Source: GitHub Issue #810
Why It Happens: The method parameter in safetySettings only works with Vertex AI Gemini API, not Gemini Developer API or Google AI Studio. The SDK allows passing it without validation.
Prevention:
// ❌ WRONG - Fails with Gemini Developer API:
config: {
safetySettings: [{
category: HarmCategory.HARM_CATEGORY_HATE_SPEECH,
threshold: HarmBlockThreshold.BLOCK_LOW_AND_ABOVE,
method: HarmBlockMethod.SEVERITY // Not supported!
}]
}
// ✅ CORRECT - Omit 'method' for Gemini Developer API:
config: {
safetySettings: [{
category: HarmCategory.HARM_CATEGORY_HATE_SPEECH,
threshold: HarmBlockThreshold.BLOCK_LOW_AND_ABOVE
// No 'method' field
}]
}Affected: Gemini Developer API and Google AI Studio users
Status: Known limitation, use Vertex AI if you need method parameter
Error: Content passes through despite strict safety settings, or safetyRatings shows NEGLIGIBLE with empty output
Source: GitHub Issue #872
Why It Happens: Different models have different blocking thresholds. gemini-2.5-flash blocks more strictly than gemini-2.0-flash.

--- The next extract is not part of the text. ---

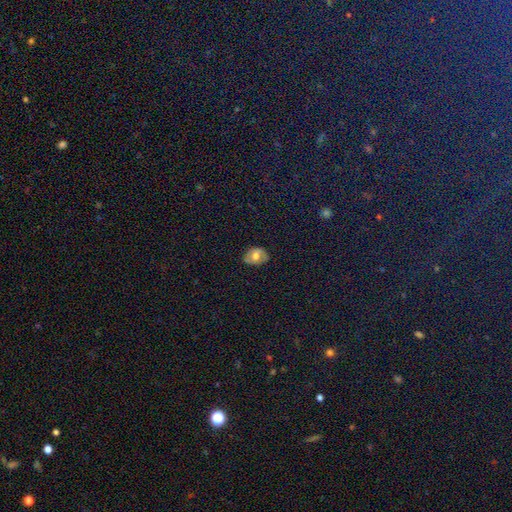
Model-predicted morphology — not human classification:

Additionally, promptFeedback only appears when INPUT is blocked; if the model generates a refusal message, safetyRatings may show NEGLIGIBLE.
Prevention:
// Check BOTH promptFeedback AND empty response:
if (response.candidates[0].finishReason === 'SAFETY' ||
!response.text || response.text.trim() === '') {
console.log('Content blocked or refused');
}
// Be aware: Different models have different thresholds
// gemini-2.5-flash: Lower threshold (stricter blocking)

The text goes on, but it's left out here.